Re: [PATCH 1/2] device property: do not leak child nodes when using NULL/error pointers

From: Andy Shevchenko
Date: Fri Nov 29 2024 - 09:50:28 EST


On Thu, Nov 28, 2024 at 03:04:50PM -0800, Dmitry Torokhov wrote:
> On Thu, Nov 28, 2024 at 03:13:16PM +0200, Andy Shevchenko wrote:
> > On Wed, Nov 27, 2024 at 09:39:34PM -0800, Dmitry Torokhov wrote:
> > > The documentation to various API calls that locate children for a given
> > > fwnode (such as fwnode_get_next_available_child_node() or
> > > device_get_next_child_node()) states that the reference to the node
> > > passed in "child" argument is dropped unconditionally, however the
> > > change that added checks for the main node to be NULL or error pointer
> > > broke this promise.
> >
> > This commit message doesn't explain a use case. Hence it might be just
> > a documentation issue, please elaborate.
>
> I do not have a specific use case in mind, however the implementation
> behavior does not match the stated one, and so it makes sense to get it
> fixed. Otherwise callers would have to add checks to conditionally drop
> the reference to "child" argument in certain cases, which will
> complicate caller's code.

Perhaps this should be somewhere between the cover letter / commit message?

> > > Add missing fwnode_handle_put() calls to restore the documented
> > > behavior.

...

> > > {
> > > + if (IS_ERR_OR_NULL(fwnode) ||
> >
> > Unneeded check as fwnode_has_op() has it already.
>
> Yes, it has, but that is not obvious nor it is a documented behavior of
> fwnode_has_op().

Would like to document that then?

> It also different semantics: it checks whether a fwnode
> implements a given operation, not whether fwnode is valid. That check is
> incidental in fwnode_has_op().

I kinda disagree on this. The invalid fwnode may not have any operations,
so it's implied and will always be like that.

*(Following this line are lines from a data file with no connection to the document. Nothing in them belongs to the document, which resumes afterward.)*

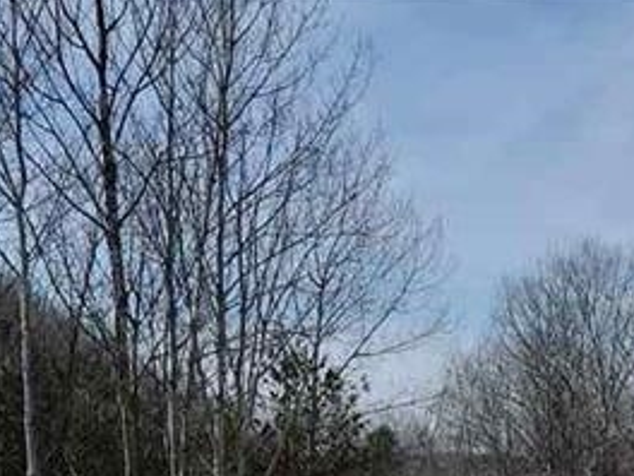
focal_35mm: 93
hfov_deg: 20.7
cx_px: 545
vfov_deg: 13.8
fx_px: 1703
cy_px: 911
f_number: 2.8
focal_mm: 4.5
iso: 100
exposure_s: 1/2000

> They all are macros so compiler should collapse duplicate checks, but if
> you feel really strongly about it I can drop IS_ERR_OR_NULL() check.

Yes, please drop it and rather we want fwnode_has_op() to be documented with
main purpose and guaranteed side effect (the latter makes no need of
duplication that I pointed out).

> > > + !fwnode_has_op(fwnode, get_next_child_node)) {
> > > + fwnode_handle_put(child);
> > > + return NULL;
> > > + }

...

> > > @@ struct fwnode_handle *device_get_next_child_node(const struct device *dev,
> > > const struct fwnode_handle *fwnode = dev_fwnode(dev);
> > > struct fwnode_handle *next;
> >
> > > - if (IS_ERR_OR_NULL(fwnode))
> > > + if (IS_ERR_OR_NULL(fwnode)) {
> > > + fwnode_handle_put(child);
> > > return NULL;
> > > + }
> >
> > > /* Try to find a child in primary fwnode */
> > > next = fwnode_get_next_child_node(fwnode, child);
> >
> > So, why not just moving the original check (w/o dropping the reference) here?
> > Wouldn't it have the same effect w/o explicit call to the fwnode_handle_put()?
>
> Because if you rely on check in fwnode_get_next_child_node() you would
> not know if it returned NULL because there are no more children or
> because the node is invalid. In the latter case you can't dereference
> fwnode->secondary.

Yes, so, how does it contradict my proposal?

--
With Best Regards,
Andy Shevchenko